Interstellar – L’odissea spazio temporale di Nolan.
In un futuro imprecisato, e non troppo lontano, tutte le risorse alimentari della terra si sono consumate, l’unica coltura sopravvissuta è il mais e interminabili tempeste di sabbia si abbattono sempre più frequentemente sul terreno con esiti disastrosi.
L’unica speranza per la sopravvivenza della specie umana è trovare un pianeta che presenti le stesse caratteristiche della terra.
Questa missione viene affidata, suo malgrado, a un ex astronauta ora riciclatosi agricoltore.
Fin qua niente di strano, Interstellar si presenta come l’ennesimo film di fantascienza sull’estinzione della razza umana e sulla possibilità di colonizzare un nuovo pianeta.
A prima vista viene naturale il collegamento con le reminiscenze Kubrikiane di 2001: Odissea nello spazio e il recente Gravity di Alfonso Cuaron; tuttavia (a parte gli incidenti spaziali e la corrispondenza Clooney/ Bullock-McConaughey/Hathaway), il maggior debito che Nolan ha con il regista messicano è costituito proprio dalla particolare e innovativa modalità di riprendere il moto roteante degli astronauti e della navicella spaziale che fluttua nello spazio accompagnato dal solo respiro dei protagonisti.
Se per Kubrick l’aspetto principale di 2001 è stato il rapporto uomo-intelligenza artificiale, il perno attorno cui ruota Interstellar è il problema del tempo.
La nozione di disordine, la frattura tra tempo e spazio è una costante sempre presente nella produzione di Nolan e, tra tutti i suoi lavori, Memento e Inception sono quelli che estremizzano meglio i concetti di dilatazione e distorsione spazio-temporale.
Se per la prima metà del film, la trama è abbastanza lineare: il “cowboy” stellare Cooper (McConaughey), spinto da un visionario scienziato della NASA (Michael Caine), decide insieme a un piccolo gruppo, composto dalla biologa Amelia Brand (Hathaway), gli scienziati Doyle e Romilly e il robot TARS, di partire per il recupero di dati raccolti da precedenti astronauti al fine di testare il tasso di vivibilità di pianeti; nella seconda parte, Nolan si addentra in speculazioni abbastanza incomprensibili.
Senza la pretesa di spiegare le complesse nozioni di fisica, le varie teorie spaziali e leggi gravitazionali, si capisce che l’unica alternativa che ha Cooper per far ritorno sulla terra è l’attraversamento del wormhole, una sorta di ponte-varco temporale che consente il passaggio da un universo all’altro superando la velocità della luce.
Il tempo dei viaggi interstellari e il tempo terreste non coincidono e «l’amore è l’unica cosa che trascende il tempo e lo spazio».
L’aspetto che fa da sfondo al film e che porta inesorabilmente al finale -tipicamente americano/perbenista/positivo, è proprio la forza dei legami familiari che superano le barriere del tempo.
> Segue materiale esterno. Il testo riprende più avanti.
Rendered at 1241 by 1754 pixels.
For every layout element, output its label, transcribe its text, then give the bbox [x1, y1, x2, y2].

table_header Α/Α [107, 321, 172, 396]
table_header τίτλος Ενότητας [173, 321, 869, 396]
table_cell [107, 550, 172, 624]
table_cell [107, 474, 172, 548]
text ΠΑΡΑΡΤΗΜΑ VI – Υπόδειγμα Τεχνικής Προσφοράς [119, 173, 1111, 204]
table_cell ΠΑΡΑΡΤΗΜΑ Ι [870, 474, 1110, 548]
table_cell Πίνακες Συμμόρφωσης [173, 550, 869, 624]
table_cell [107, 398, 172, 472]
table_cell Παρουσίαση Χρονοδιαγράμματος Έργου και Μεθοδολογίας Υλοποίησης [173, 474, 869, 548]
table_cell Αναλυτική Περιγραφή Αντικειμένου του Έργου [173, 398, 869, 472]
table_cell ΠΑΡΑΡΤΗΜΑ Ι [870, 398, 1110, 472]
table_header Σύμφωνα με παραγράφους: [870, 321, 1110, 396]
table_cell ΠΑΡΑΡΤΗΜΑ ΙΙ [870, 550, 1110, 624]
Come in un loop infinito, Cooper, dopo aver attraversato il wormhole, si ritrova (inspiegabilmente) catapultato in una penta-dimensione che altro non è la cameretta di sua figlia nel suo stesso passato.
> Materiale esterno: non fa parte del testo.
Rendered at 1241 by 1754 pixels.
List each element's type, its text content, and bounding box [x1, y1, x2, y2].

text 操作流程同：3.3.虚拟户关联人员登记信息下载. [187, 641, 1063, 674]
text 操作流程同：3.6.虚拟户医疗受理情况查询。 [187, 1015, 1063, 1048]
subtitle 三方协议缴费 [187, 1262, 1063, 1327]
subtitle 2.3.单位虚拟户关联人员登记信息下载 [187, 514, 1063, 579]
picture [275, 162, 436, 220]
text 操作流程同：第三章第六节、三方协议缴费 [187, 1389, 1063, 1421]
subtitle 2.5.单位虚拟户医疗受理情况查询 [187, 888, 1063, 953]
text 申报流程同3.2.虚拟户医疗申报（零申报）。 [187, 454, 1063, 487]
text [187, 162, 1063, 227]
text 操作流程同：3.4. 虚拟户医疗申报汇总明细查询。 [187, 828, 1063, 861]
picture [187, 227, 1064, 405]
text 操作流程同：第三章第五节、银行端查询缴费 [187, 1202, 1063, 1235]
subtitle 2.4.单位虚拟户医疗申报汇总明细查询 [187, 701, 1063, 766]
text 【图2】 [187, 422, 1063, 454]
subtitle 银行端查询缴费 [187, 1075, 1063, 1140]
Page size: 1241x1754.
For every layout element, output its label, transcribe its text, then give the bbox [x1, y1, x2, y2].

Cooper, attraverso il linguaggio morse, comunica alla figlia (Jessica Chastain) ora cresciuta e diventata scienziata della NASA, informazioni relative alla singolarità del wormhole, in modo da farle risolvere un’ equazione che permetterà all’umanità di lasciare la terra.
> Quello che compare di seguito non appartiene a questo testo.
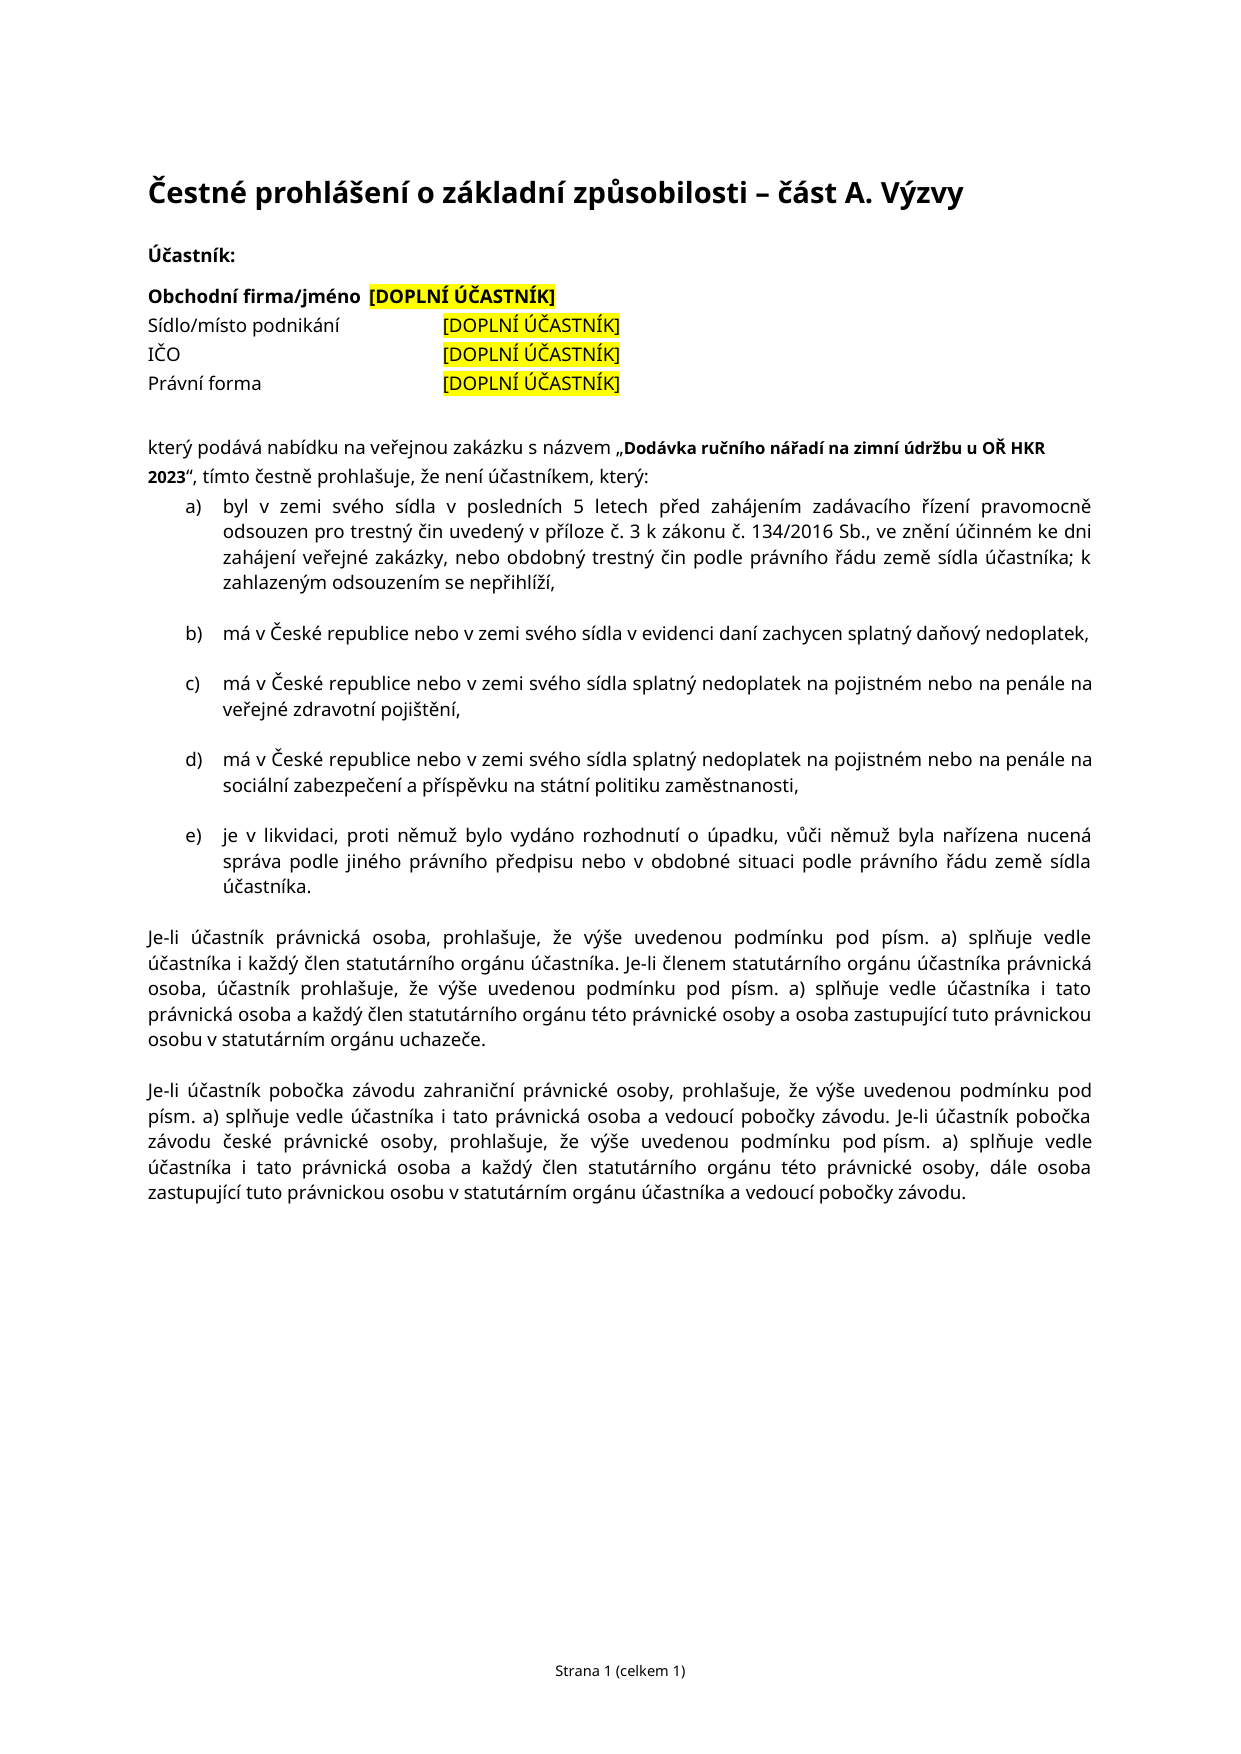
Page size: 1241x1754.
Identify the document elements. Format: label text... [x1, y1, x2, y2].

list má v České republice nebo v zemi svého sídla splatný nedoplatek na pojistném nebo na penále na sociální zabezpečení a příspěvku na státní politiku zaměstnanosti, [185, 747, 1093, 798]
text IČO [DOPLNÍ ÚČASTNÍK] [148, 339, 1093, 368]
text Sídlo/místo podnikání [DOPLNÍ ÚČASTNÍK] [148, 310, 1093, 339]
list má v České republice nebo v zemi svého sídla splatný nedoplatek na pojistném nebo na penále na veřejné zdravotní pojištění, [185, 671, 1093, 722]
text Právní forma [DOPLNÍ ÚČASTNÍK] [148, 368, 1093, 397]
text Je-li účastník pobočka závodu zahraniční právnické osoby, prohlašuje, že výše uvedenou podmínku pod písm. a) splňuje vedle účastníka i tato právnická osoba a vedoucí pobočky závodu. Je-li účastník pobočka závodu české právnické osoby, prohlašuje, že výše uvedenou podmínku pod písm. a) splňuje vedle účastníka i tato právnická osoba a každý člen statutárního orgánu této právnické osoby, dále osoba zastupující tuto právnickou osobu v statutárním orgánu účastníka a vedoucí pobočky závodu. [148, 1077, 1093, 1205]
text Čestné prohlášení o základní způsobilosti – část A. Výzvy [148, 173, 1093, 212]
list je v likvidaci, proti němuž bylo vydáno rozhodnutí o úpadku, vůči němuž byla nařízena nucená správa podle jiného právního předpisu nebo v obdobné situaci podle právního řádu země sídla účastníka. [185, 823, 1093, 899]
text Je-li účastník právnická osoba, prohlašuje, že výše uvedenou podmínku pod písm. a) splňuje vedle účastníka i každý člen statutárního orgánu účastníka. Je-li členem statutárního orgánu účastníka právnická osoba, účastník prohlašuje, že výše uvedenou podmínku pod písm. a) splňuje vedle účastníka i tato právnická osoba a každý člen statutárního orgánu této právnické osoby a osoba zastupující tuto právnickou osobu v statutárním orgánu uchazeče. [148, 924, 1093, 1052]
list má v České republice nebo v zemi svého sídla v evidenci daní zachycen splatný daňový nedoplatek, [185, 620, 1093, 646]
list byl v zemi svého sídla v posledních 5 letech před zahájením zadávacího řízení pravomocně odsouzen pro trestný čin uvedený v příloze č. 3 k zákonu č. 134/2016 Sb., ve znění účinném ke dni zahájení veřejné zakázky, nebo obdobný trestný čin podle právního řádu země sídla účastníka; k zahlazeným odsouzením se nepřihlíží, [185, 493, 1093, 595]
text který podává nabídku na veřejnou zakázku s názvem „Dodávka ručního nářadí na zimní údržbu u OŘ HKR 2023“, tímto čestně prohlašuje, že není účastníkem, který: [148, 434, 1093, 489]
text Účastník: [148, 237, 1093, 268]
text Obchodní firma/jméno [DOPLNÍ ÚČASTNÍK] [148, 281, 1093, 310]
In fin dei conti, possiamo definire Interstellar un bagno di sensazioni -visive e sonore; un’esperienza senza eguali, assimilabile a quella che hanno dovuto provare i critici nel 1977 quando hanno definito Guerre stellari di Lucas il primo prodotto del post-modernismo per l’utilizzo inedito del sistema sonoro Dolby surround, dalla quale si esce come frastornati e storditi.
Da ricordare che il film di Nolan ha ben 66 minuti girati in formato IMAX , in 70mm -anche se il primato, in minutaggio, lo detiene l’ultimo episodio della saga di Batman, Il ritorno del cavaliere oscuro diretto sempre da Nolan.
Benché il film sia eccessivamente lungo, e che Nolan ha voluto esagerare nel voler mostrare il suo virtuosismo registico, Interstellar fa restare lo spettatore incollato allo schermo e tra dubbi esistenziali e teorie gravitazionali, la principale preoccupazione che si prova è quella di non voler uscire dal cinema, per paura che siano passati di colpo trenta anni!